Raw Thought

by Aaron Swartz

Think Bigger: A Generalist Manifesto

Our world is full of forces pushing us towards specificity. Open a newspaper and it’s divided into topic sections. Go to the bookstore and it’s divided into subject categories. Go to school and the classes are all in separate fields. Get a degree and you have to study in a particular major. Get a job and you have to work at a particular task.

The world needs specificists, of course, but it also needs generalists. And we see precious few of those. It’s not hard to see why: try to do something big and everyone will try to talk you out of it.

“That’s impossible,” they’ll say. “Do that and you’ll only drive yourself crazy.”

“If that worked, don’t you think someone else would have done it?”

“With all due respect, what makes you the expert on that subject?”

Tell someone you’re working on a dissertation about the mating dance of the East African dung beetle and they won’t bat an eye. It would be the height of impoliteness to ask “Is that really worth spending three years on?” — even if that’s exactly what you’re thinking. But set your sights a little bit higher and people have no problem knocking you down. “Come on,” they’ll say, furrowing their brow, “do you really think you’re going to be able to pull something like that off?”

Don’t listen to them. People are afraid of grandeur; it challenges the status quo. But you shouldn’t be. “Look up more” should be your motto; “Think bigger” your mantra.

The first step is to recognize your place in things. If you study beetle mating habits, look at the larger mating patterns your studies fall into, look at the big picture of animal behavior, ask where you fit in the bigger question of what it means for an animal to behave. This is what I mean by “Look up more.”

But if you do this—and I believe you will—then you’ll find it hard to stay satisfied with your dung beetle project. You’ll start wondering if you could move on to bigger things. Perhaps just a little bit bigger at first—analyzing a few more types, discussing a few more implications—but soon you’ll notice that others have left the field wide open for the truly big picture stuff and you’ll start wondering why it’s not there that you should stake your claim. This is what I mean by “Think bigger.”

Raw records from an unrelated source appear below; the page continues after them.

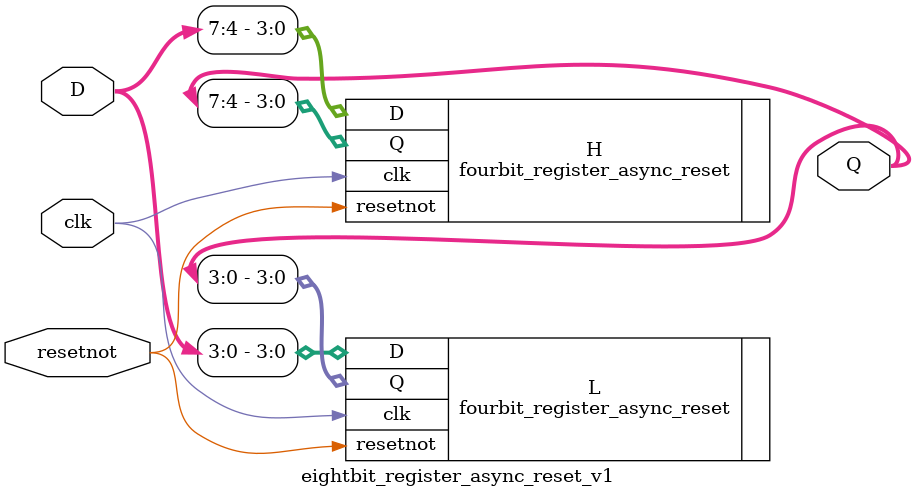
<source format=v>
module eightbit_register_async_reset_v1(clk, resetnot, D, Q);
	input        clk, resetnot;
	input  [7:0] D;
	output [7:0] Q;

	// FIXME: timing issues?
	fourbit_register_async_reset H(.clk(clk), .resetnot(resetnot), .D(D[7:4]), .Q(Q[7:4]));
	fourbit_register_async_reset L(.clk(clk), .resetnot(resetnot), .D(D[3:0]), .Q(Q[3:0]));
endmodule
</source>
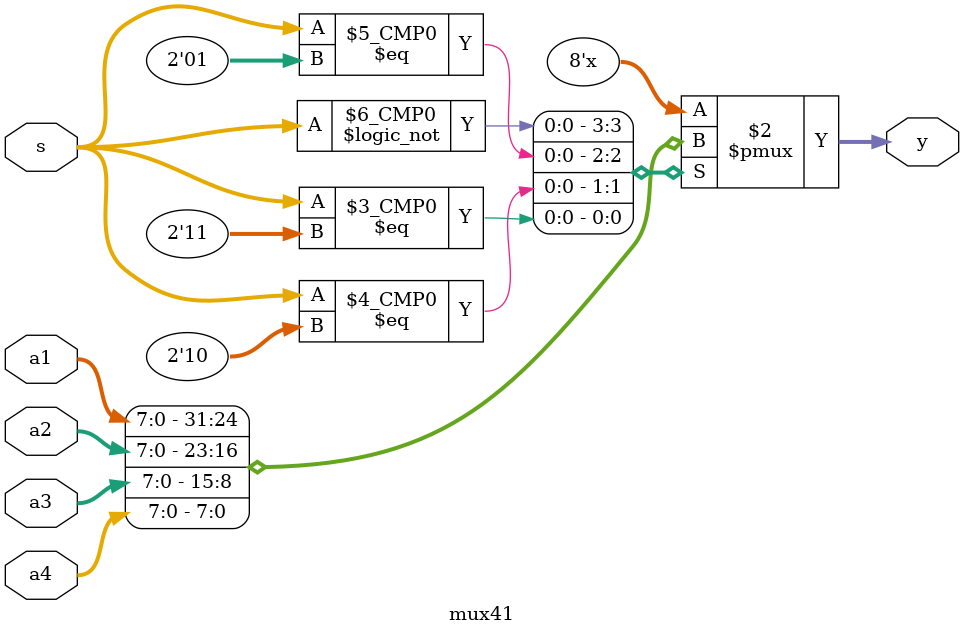
<source format=v>
`timescale 1ns / 1ps


module mux41
#(parameter WIDTH = 8)
(
input [WIDTH-1:0] a1,a2,a3,a4,
input [1:0] s,
output [WIDTH-1:0] y 
    );
reg [WIDTH-1:0] y;

always @(*) begin 
case (s)
	2'b00: y = a1;
	2'b01: y = a2;
	2'b10: y = a3;
	2'b11: y = a4;
	default : y = 0/* default */;
endcase
end
endmodule

</source>
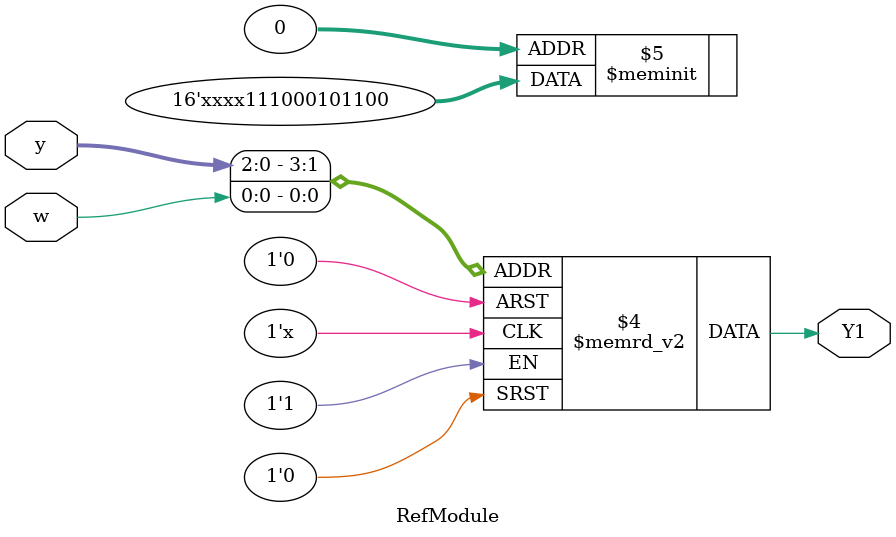
<source format=sv>

module RefModule (
  input [2:0] y,
  input w,
  output reg Y1
);

  always @(*) begin
    case ({y, w})
      4'h0: Y1 = 1'b0;
      4'h1: Y1 = 1'b0;
      4'h2: Y1 = 1'b1;
      4'h3: Y1 = 1'b1;
      4'h4: Y1 = 1'b0;
      4'h5: Y1 = 1'b1;
      4'h6: Y1 = 1'b0;
      4'h7: Y1 = 1'b0;
      4'h8: Y1 = 1'b0;
      4'h9: Y1 = 1'b1;
      4'ha: Y1 = 1'b1;
      4'hb: Y1 = 1'b1;
      default: Y1 = 1'bx;
    endcase
  end

endmodule


</source>
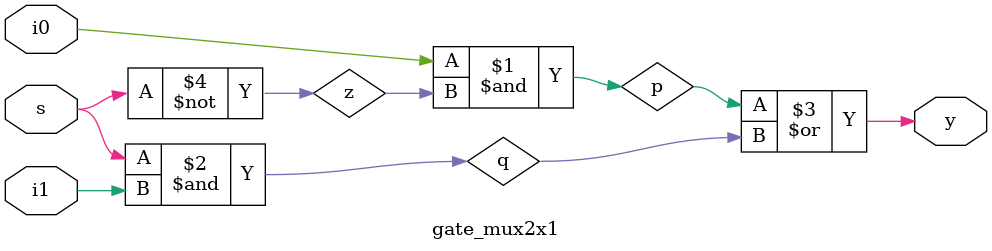
<source format=v>
`timescale 1ns / 1ps
module gate_mux2x1(
    input i0,
    input i1,
    input s,
    output y
    );
wire z,p,q;
not(z,s);
and(p,i0,z);
and(q,s,i1);
or(y,p,q);
endmodule

</source>
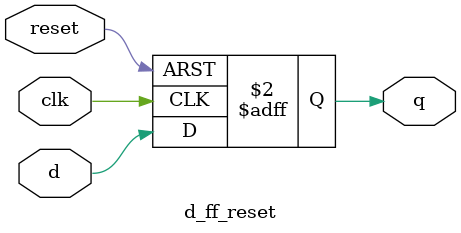
<source format=v>
module d_ff_reset(
    input wire clk, reset,
    input wire d,
    output reg q);
   // Code for asynchronous reset & clock 
   always @(posedge clk, posedge reset)     // For negative edge we can use negedge
      if (reset)
         q <= 1'b0;
      else
         q <= d;
// // Code for synchronous reset & clock
//    always@(posedge clk, posedge reset)
//    begin
//        if(reset)
//        begin
//            q = 1'b0;
//        end
//        else
//        begin
//            q = d;
//        end
//   end 
endmodule
</source>
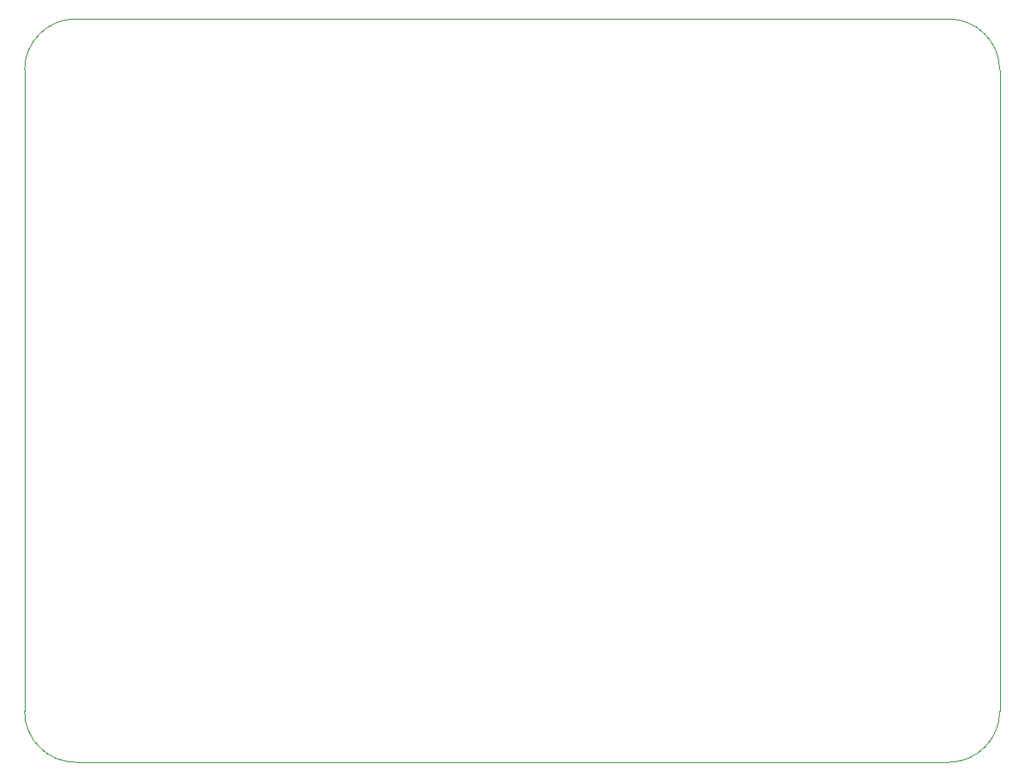
<source format=gbr>
G04*
G04 #@! TF.GenerationSoftware,Altium Limited,Altium Designer,25.3.3 (18)*
G04*
G04 Layer_Color=0*
%FSLAX44Y44*%
%MOMM*%
G71*
G04*
G04 #@! TF.SameCoordinates,99CC6AD0-2A63-4927-AC08-F09ED2D19244*
G04*
G04*
G04 #@! TF.FilePolarity,Positive*
G04*
G01*
G75*
%ADD29C,0.0254*%
D29*
X0Y76200D02*
Y711200D01*
D02*
G02*
X50800Y762000I50800J0D01*
G01*
X914400Y762000D01*
D02*
G02*
X965200Y711200I-0J-50800D01*
G01*
X965200Y76200D01*
D02*
G02*
X914400Y25400I-50800J0D01*
G01*
X50800Y25400D01*
D02*
G02*
X0Y76200I0J50800D01*
G01*
M02*

</source>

Sure, at first it’ll be frightening biting off more than you’ve ever had to chew. But the fear will soon give way to exhilaration and the extra work involved will be paid for in the additional notoriety, in the joy of knowing that you’ve made a real difference. After all, do you really want to spend the rest of your life studying dung beetles?

You should follow me on twitter here.

December 14, 2006


I’m just wondering when reddit will be back up…

posted by Jeremy Mims on December 15, 2006 #

I’m just wondering when reddit will be back up…

posted by on December 15, 2006 #

I’m also wondering when Reddit will be back up… but also, I realized how much Reddit meant in my life when I realized how ANNOYING it was when it wasn’t there anymore! heh =P

posted by Andrew Yates on December 15, 2006 #

The great generalists in the world are all experienced at specificity. The world’s recognized generalists are the University Presidents (most of which weren’t career professors), philanthropists, renaissance men, etc.

If you study the mating habits of the East African Dung Beetle really well, you learn a ton about more than just the thesis topic. You need to understand geography, the impact of climate, the biology of phermones possibly, evolution, taxonomies/norms, genetics (okay a stretch), etc. And if you want to make a living out of it you need to understand project management (i.e. when to publish it), networking (as in finding someone interested in reviewing/publishing/funding it), marketing (i.e. making it sound sexy enough for the broader world), etc.

And if the mating habits of the dung beetle so firmly implanted in your mind happen to be applicable to helping guys/girls in a bar make better choices about who to choose….then you’ve made the world a much better places.

So, do specialize. Just do it really well…Which requires you to become a generalist.

posted by Chris on December 15, 2006 #

And let me be the first to warn you that the entomologists might crawl all over you on this one! (ahem. sorry.)

posted by Reg Aubry on December 15, 2006 #

This post reminds me of a condensed version of Richard Hamming’s “You and Your Research,” which, funny enough, Paul Graham also has a copy of on his Essays section.

http://www.cs.virginia.edu/~robins/YouAndYourResearch.html is the original version I read.

posted by Vitorio Miliano on December 15, 2006 #

The urge to “generalism” is spot on except for the citation of “notoriety” as a positive.

Get over that.


posted by William Loughborough on December 15, 2006 #

Don’t forget, though, that to do great things, one must also not be afraid to study a lot of the dirty details… as you said in “The Genius is in the Details”… as long as you don’t forget to look up every once in awhile.